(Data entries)
_ _ _ _ _ _ _

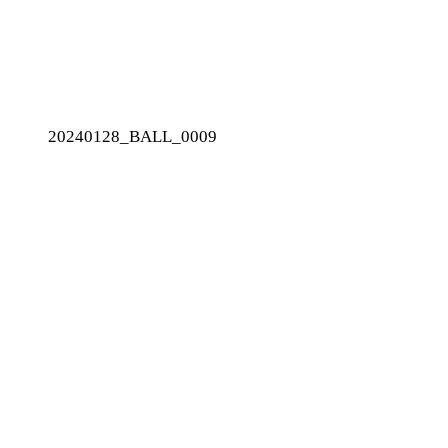
20240128_BALL_0009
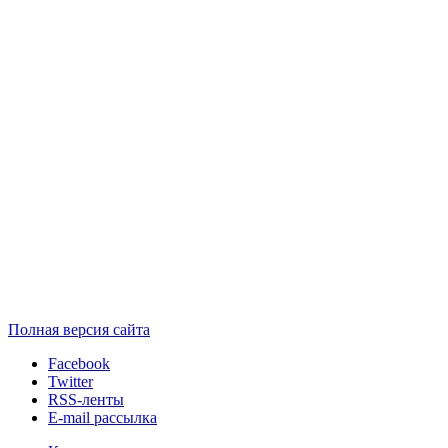
Полная версия сайта
Facebook
Twitter
RSS-ленты
E-mail рассылка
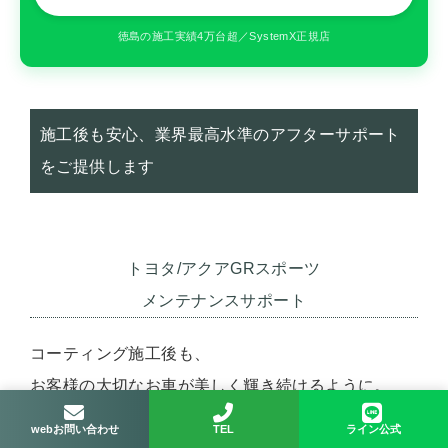
徳島の施工実績4万台超／SystemX正規店
施工後も安心、業界最高水準のアフターサポート
をご提供します
トヨタ/アクアGRスポーツ
メンテナンスサポート
コーティング施工後も、
お客様の大切なお車が美しく輝き続けるように。
手洗い洗車チケットと施工証明書の2つのサポート
webお問い合わせ
TEL
ライン公式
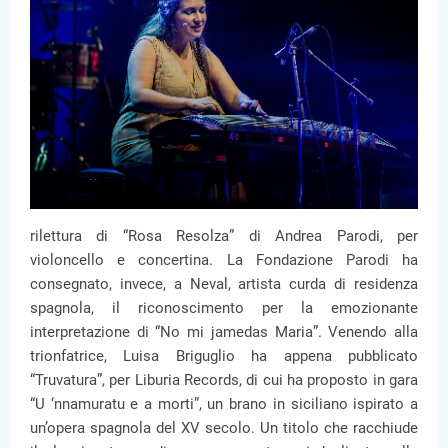
rilettura di “Rosa Resolza” di Andrea Parodi, per
violoncello e concertina. La Fondazione Parodi ha
consegnato, invece, a Neval, artista curda di residenza
spagnola, il riconoscimento per la emozionante
interpretazione di “No mi jamedas Maria”. Venendo alla
trionfatrice, Luisa Briguglio ha appena pubblicato
“Truvatura”, per Liburia Records, di cui ha proposto in gara
“U ‘nnamuratu e a morti”, un brano in siciliano ispirato a
un’opera spagnola del XV secolo. Un titolo che racchiude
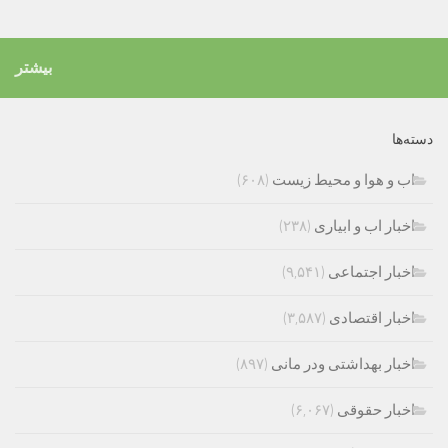
بیشتر
دسته‌ها
اب و هوا و محیط زیست
(۶۰۸)
اخبار اب و ابیاری
(۲۳۸)
اخبار اجتماعی
(۹,۵۴۱)
اخبار اقتصادی
(۳,۵۸۷)
اخبار بهداشتی ودر مانی
(۸۹۷)
اخبار حقوقی
(۶,۰۶۷)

_ _ _ _ _ _ _

◆ **TASK**
Could you set down the records above exactly, skipping any picture?

◆ **EXERCISE RESULT**
20240128_BALL_0009
Полная версия сайта
Facebook
Twitter
RSS-ленты
E-mail рассылка
徳島の施工実績4万台超／SystemX正規店
施工後も安心、業界最高水準のアフターサポート
をご提供します
トヨタ/アクアGRスポーツ
メンテナンスサポート
コーティング施工後も、
お客様の大切なお車が美しく輝き続けるように。
手洗い洗車チケットと施工証明書の2つのサポート
webお問い合わせ
TEL
ライン公式
rilettura di “Rosa Resolza” di Andrea Parodi, per
violoncello e concertina. La Fondazione Parodi ha
consegnato, invece, a Neval, artista curda di residenza
spagnola, il riconoscimento per la emozionante
interpretazione di “No mi jamedas Maria”. Venendo alla
trionfatrice, Luisa Briguglio ha appena pubblicato
“Truvatura”, per Liburia Records, di cui ha proposto in gara
“U ‘nnamuratu e a morti”, un brano in siciliano ispirato a
un’opera spagnola del XV secolo. Un titolo che racchiude
بیشتر
دسته‌ها
اب و هوا و محیط زیست
(۶۰۸)
اخبار اب و ابیاری
(۲۳۸)
اخبار اجتماعی
(۹,۵۴۱)
اخبار اقتصادی
(۳,۵۸۷)
اخبار بهداشتی ودر مانی
(۸۹۷)
اخبار حقوقی
(۶,۰۶۷)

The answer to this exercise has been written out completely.